South Korea’s political conflict is not expected to impact refiners’ ability to fulfil spot and term oil product supply agreements with customers in Asia and Oceania, according to refining industry sources on Wednesday.
However, the sources stated that the potential strikes by trade unions could lead to slight delays in the domestic retail fuel supply network.
President Yoon Suk Yeol declared martial law on the night of December 3, sparking intense political tensions. However, this conflict is purely political and does not affect the economy.
Local politics have no impact on refinery operations in South Korea, as the country’s major refiners are privately owned, feedstock managers and middle distillate marketers at three South Korean refiners confirmed this.
Yoon declared martial law at 11 pm local time on Dec. 3, but it was short-lived. 190 out of 300 members of parliament gathered at the National Assembly and voted to reject military rule.
The martial law only lasted a few hours as lawmakers unanimously rejected the decree, with opposition members vowing to proceed with the president’s impeachment.

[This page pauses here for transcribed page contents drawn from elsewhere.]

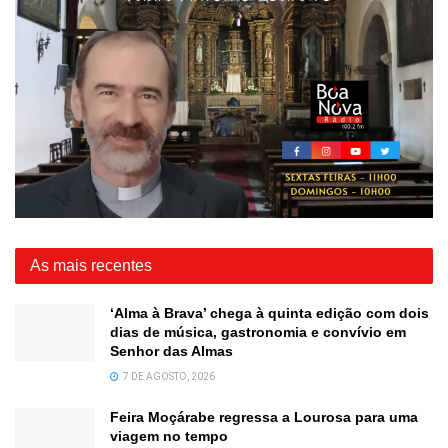
As mais recentes
‘Alma à Brava’ chega à quinta edição com dois
dias de música, gastronomia e convívio em
Senhor das Almas
7 DE AGOSTO, 2026
Feira Moçárabe regressa a Lourosa para uma
viagem no tempo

Domestic political tensions may impact local markets briefly, but they do not affect South Korea’s refining industry. Buyers of South Korea’s fuel can rest assured that their supplies are secure, according to clean product sales executives and marketing managers at two South Korean refiners.
South Korea, Asia’s largest net exporter of clean oil products, sold 346.05 million barrels of gasoline, gasoil, and jet fuel combined in the first 10 months of 2024, marking a 7.8 per cent increase from the previous year.
The country is the third largest crude importer in Asia, with a refining capacity of approximately 3.4 million b/d. The country’s four major refiners, SK Energy, GS Caltex, S-Oil, and Hyundai Oilbank, export about 40 per cent of the oil products they produce.